Skip the pictures. Give all the data again exactly.

_STUDY MATERIAL_
- - -
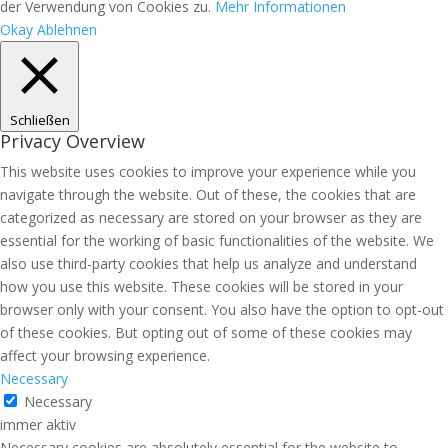
der Verwendung von Cookies zu.
Mehr Informationen
Okay
Ablehnen
Schließen
Privacy Overview
This website uses cookies to improve your experience while you
navigate through the website. Out of these, the cookies that are
categorized as necessary are stored on your browser as they are
essential for the working of basic functionalities of the website. We
also use third-party cookies that help us analyze and understand
how you use this website. These cookies will be stored in your
browser only with your consent. You also have the option to opt-out
of these cookies. But opting out of some of these cookies may
affect your browsing experience.
Necessary
Necessary
immer aktiv
Necessary cookies are absolutely essential for the website to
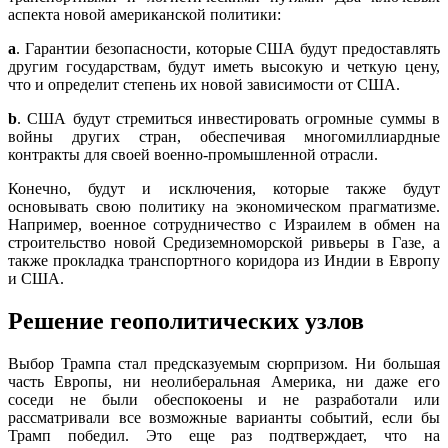
аспекта новой американской политики:
a
. Гарантии безопасности, которые США будут предоставлять
другим государствам, будут иметь высокую и четкую цену,
что и определит степень их новой зависимости от США.
b
. США будут стремиться инвестировать огромные суммы в
войны других стран, обеспечивая многомиллиардные
контракты для своей военно-промышленной отрасли.
Конечно, будут и исключения, которые также будут
основывать свою политику на экономическом прагматизме.
Например, военное сотрудничество с Израилем в обмен на
строительство новой Средиземноморской ривьеры в Газе, а
также прокладка транспортного коридора из Индии в Европу
и США.
Решение геополитических узлов
Выбор Трампа стал предсказуемым сюрпризом. Ни большая
часть Европы, ни неолиберальная Америка, ни даже его
соседи не были обеспокоены и не разработали или
рассматривали все возможные варианты событий, если бы
Трамп победил. Это еще раз подтверждает, что на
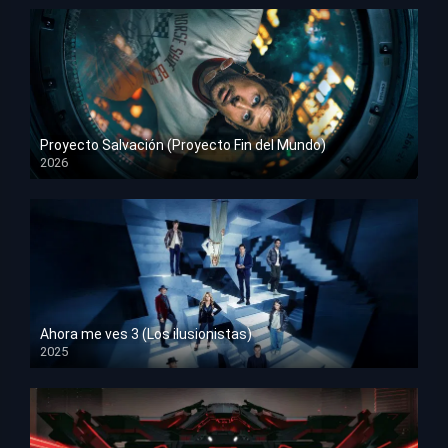
Proyecto Salvación (Proyecto Fin del Mundo)
2026
HD 1080p
Ahora me ves 3 (Los ilusionistas)
2025
HD 1080p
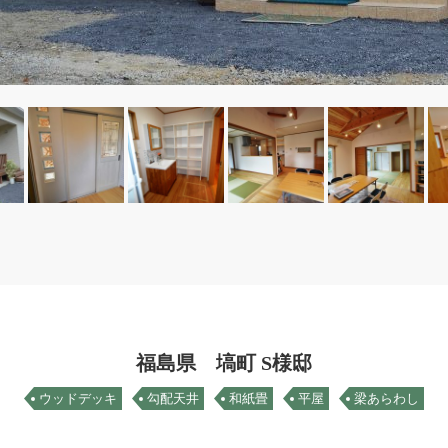
福島県 塙町 S様邸
ウッドデッキ
勾配天井
和紙畳
平屋
梁あらわし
- - -
_RESULT FOR THIS EXERCISE_
der Verwendung von Cookies zu.
Mehr Informationen
Okay
Ablehnen
Schließen
Privacy Overview
This website uses cookies to improve your experience while you
navigate through the website. Out of these, the cookies that are
categorized as necessary are stored on your browser as they are
essential for the working of basic functionalities of the website. We
also use third-party cookies that help us analyze and understand
how you use this website. These cookies will be stored in your
browser only with your consent. You also have the option to opt-out
of these cookies. But opting out of some of these cookies may
affect your browsing experience.
Necessary
Necessary
immer aktiv
Necessary cookies are absolutely essential for the website to
аспекта новой американской политики:
a
. Гарантии безопасности, которые США будут предоставлять
другим государствам, будут иметь высокую и четкую цену,
что и определит степень их новой зависимости от США.
b
. США будут стремиться инвестировать огромные суммы в
войны других стран, обеспечивая многомиллиардные
контракты для своей военно-промышленной отрасли.
Конечно, будут и исключения, которые также будут
основывать свою политику на экономическом прагматизме.
Например, военное сотрудничество с Израилем в обмен на
строительство новой Средиземноморской ривьеры в Газе, а
также прокладка транспортного коридора из Индии в Европу
и США.
Решение геополитических узлов
Выбор Трампа стал предсказуемым сюрпризом. Ни большая
часть Европы, ни неолиберальная Америка, ни даже его
соседи не были обеспокоены и не разработали или
рассматривали все возможные варианты событий, если бы
Трамп победил. Это еще раз подтверждает, что на
Proyecto Salvación (Proyecto Fin del Mundo)
2026
HD 1080p
Ahora me ves 3 (Los ilusionistas)
2025
HD 1080p
福島県 塙町 S様邸
ウッドデッキ
勾配天井
和紙畳
平屋
梁あらわし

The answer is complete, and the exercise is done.